По лестнице спускалась Пат. На ней была меховая куртка. Увидев Кестера, она быстро прошла через холл и поздоровалась с ним. Только теперь я заметил, как она загорела. Ее кожа приобрела такой красновато-бронзовый оттенок, что ее можно было принять за молодую индианку. Но лицо похудело, и в глазах появился неестественный блеск.
— У тебя температура? — спросил я.
— Небольшая, — поспешно и уклончиво ответила она. — По вечерам здесь у всех поднимается температура, а кроме того, подействовал ваш приезд. Вы очень устали?
— От чего?
— Тогда пойдемте в бар, ладно? Ведь вы мои первые гости здесь, наверху.
— А что, тут есть и бар?
— Да, небольшой. Или скорее уголок, напоминающий бар. Это тоже предусмотрено курсом лечения. Тут избегают всего, что напоминало бы больницу. А если кому что-либо запрещено, то ему этого все равно не дадут.

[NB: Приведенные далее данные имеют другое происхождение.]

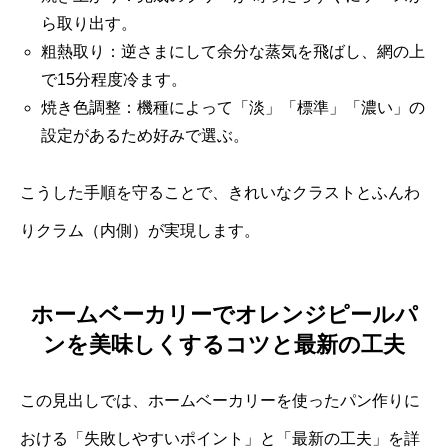
ら取り出す。
粗熱取り：逆さまにして余分な蒸気を飛ばし、網の上
で15分程度冷ます。
焼き色調整：機種によって「淡」「標準」「濃い」の
設定があるため好みで選ぶ。
こうした手順を守ることで、きれいなクラストとふんわ
りクラム（内側）が実現します。
ホームベーカリーでオレンジピールパ
ンを美味しくするコツと最新の工夫
この見出しでは、ホームベーカリーを使ったパン作りに
おける「失敗しやすいポイント」と「最新の工夫」を詳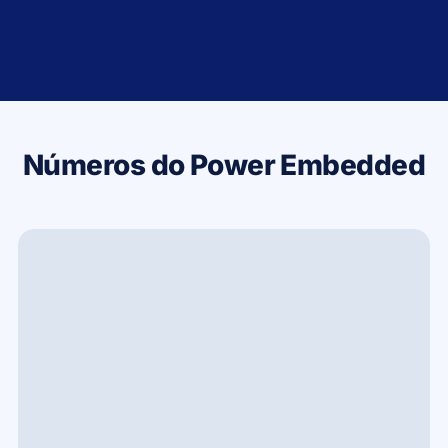
Números do Power Embedded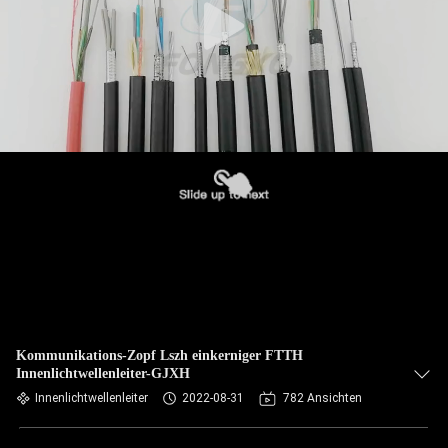
Kommunikations-Zopf Lszh einkerniger FTTH
Innenlichtwellenleiter-GJXH
Innenlichtwellenleiter
2022-08-31
782 Ansichten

Бар был переполнен. Пат раскланялась кое с кем. Я приметил среди них одного итальянца. Мы сели за столик, который только что освободился.

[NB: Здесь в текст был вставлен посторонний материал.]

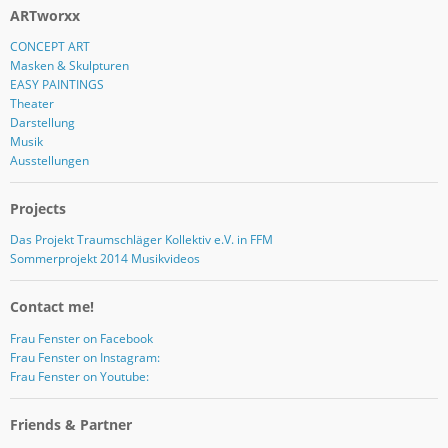
ARTworxx
CONCEPT ART
Masken & Skulpturen
EASY PAINTINGS
Theater
Darstellung
Musik
Ausstellungen
Projects
Das Projekt Traumschläger Kollektiv e.V. in FFM
Sommerprojekt 2014 Musikvideos
Contact me!
Frau Fenster on Facebook
Frau Fenster on Instagram:
Frau Fenster on Youtube:
Friends & Partner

— Что ты будешь пить? — спросил я Пат.
— Ромовый коктейль, какой мы всегда пили в баре. Ты знаешь рецепт?
— Это очень просто, — сказал я девушке-официантке. — Портвейн пополам с ямайским ромом.

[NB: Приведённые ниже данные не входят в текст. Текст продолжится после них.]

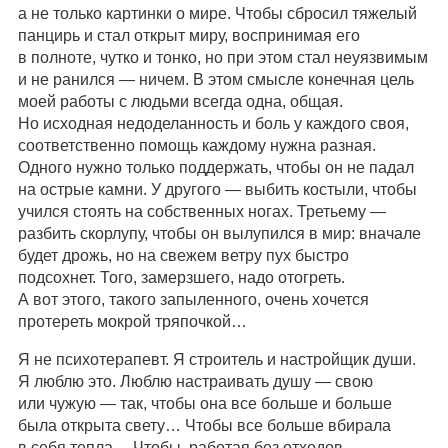
а не только картинки о мире. Чтобы сбросил тяжелый
панцирь и стал открыт миру, воспринимая его
в полноте, чутко и тонко, но при этом стал неуязвимым
и не ранился — ничем. В этом смысле конечная цель
моей работы с людьми всегда одна, общая.
Но исходная недоделанность и боль у каждого своя,
соответственно помощь каждому нужна разная.
Одного нужно только поддержать, чтобы он не падал
на острые камни. У другого — выбить костыли, чтобы
учился стоять на собственных ногах. Третьему —
разбить скорлупу, чтобы он вылупился в мир: вначале
будет дрожь, но на свежем ветру пух быстро
подсохнет. Того, замерзшего, надо отогреть.
А вот этого, такого запыленного, очень хочется
протереть мокрой тряпочкой…
Я не психотерапевт. Я строитель и настройщик души.
Я люблю это. Люблю настраивать душу — свою
или чужую — так, чтобы она все больше и больше
была открыта свету… Чтобы все больше вбирала
в себя тепла… Чтобы, работая без отходов,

— Два бокала, — сказала Пат. — И один «Особый».
Девушка принесла два «Порто-Ронко» и розоватый напиток.
— Это для меня, — сказала Пат и пододвинула нам бокалы. — Салют!
Она поставила свой бокал, не пригубив, потом, оглянувшись, быстро схватила мой и выпила.
— Ах, как хорошо! — сказала она.
— А ты что заказала? — спросил я и отведал подозрительную сиропообразную жидкость. На вкус это был малиновый сок с лимоном. И без капли алкоголя. — Вкусная штука, — сказал я.
Пат посмотрела на меня.
— Жажду утоляет, — пояснил я.
Она рассмеялась.
— Закажи-ка лучше еще один «Порто-Ронко». Но для себя. Мне не дадут.
Я подозвал девушку.
— Один «Порто-Ронко» и один «Особый», — сказал я. Я заметил, что кругом за столиками было довольно много «Особых».
— Сегодня мне можно, ведь правда, Робби? — воскликнула Пат. — Только сегодня. Как раньше. Верно, Кестер?
— «Особый» совсем неплох, — проговорил я, выпивая второй бокал розовой дряни.
— Как я его ненавижу! Бедный Робби, из-за меня ты вынужден пить эту бурду!
— Ну, если мы будем заказывать достаточно часто, то я свое еще наверстаю!
Пат засмеялась.
— За ужином мне можно немного красного.
Мы выпили еще несколько «Порто-Ронко» и перешли в столовую. Пат была необыкновенно красива. Ее лицо сияло. Мы сели за один из небольших столиков, расставленных вдоль окон. Он был покрыт белой скатертью. Было тепло, а внизу, за окном, раскинулся поселок с улицами, посеребренными снегом.
— А где же Хельга Гутман? — спросил я.
— Уехала, — не сразу ответила Пат.
— Уехала? Так рано?
— Да, — сказала Пат таким тоном, что я понял, о чем идет речь.
Девушка принесла вино. Оно было густого темно-красного цвета. Кестер наполнил бокалы до краев. Все столики тем временем уже были заняты. С разных сторон доносился людской говор. Я почувствовал, как Пат коснулась моей руки.
— Милый, — сказала она нежным, тихим голосом. — Я больше не могла это вынести.